Bill Gates Behind Plan to Ctrl+Alt+Del Hurricanes

Not content to be richer than everyone, Bill Gates is now trying to control weather

Since he stepped away from the day-to-day at Microsoft, Bill Gates has been steering a hefty chunk of his $53 billion fortune into health, educational, and environmental issues.

You know, $800 million to global health here, $122 million to send D.C. students to college there. All in a day's work.

Interestingly, Gates' latest pet project is one that could come in awfully handy for Floridians: he's financing research into a project that would sap hurricanes of power before they hit land by using pumps to cool the ocean's warm surface water. 

Stanford University's Ken Caldeira, who came up with the idea of ocean cooling pumps, hasn't yet worked out all the kinks or explained what effects cooling the ocean would have on marine life.

That's where Gates and his research money come in handy. 

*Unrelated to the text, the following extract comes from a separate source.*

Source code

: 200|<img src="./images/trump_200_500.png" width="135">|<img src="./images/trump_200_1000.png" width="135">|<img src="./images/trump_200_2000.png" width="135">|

But the basics are easy enough to understand, if you first grasp that -- and this is the version for dummies -- warm water prompts hurricanes by evaporating into the atmosphere and eventually forming and feeding its spiral.

"If you can cool the ocean's surface," Caldeira says, "you take fuel away from the hurricane, and decrease its power and strength."

Caldeira's solution is simple in principle: a large open ring is placed on the ocean's surface. Underneath, a plastic funnel trails toward the cold ocean floor. As waves wash over the top of the ring and the water level inside it rises, the warmer surface water trapped inside is pushed down the funnel to the ocean depths, prompting displaced cooler water to rise to the surface.

With a network of rings in place -- Caldeira said it would take "many" -- the surface temperature of the ocean could actually be reduced by several degrees, a change he says would have been enough to save a thousand lives and "many tens of billions of dollars" when Hurricane Katrina slammed into New Orleans

In other words, welcome to 2010, where we now have software visionaries working to hack Mother Nature. Oh sure, it sounds good, but let's get to the bottom of what's really happening here: not content to run a giant technological monopoly, Bill Gates is now trying to control the weather.

It's only a matter of time until he's just a brain in a jar hooked up to mechanical hands controlling the space-time continuum, but so long as it might reduce our homeowner's insurance and save us from those horrible lines to buy water and canned food, that sounds just fine.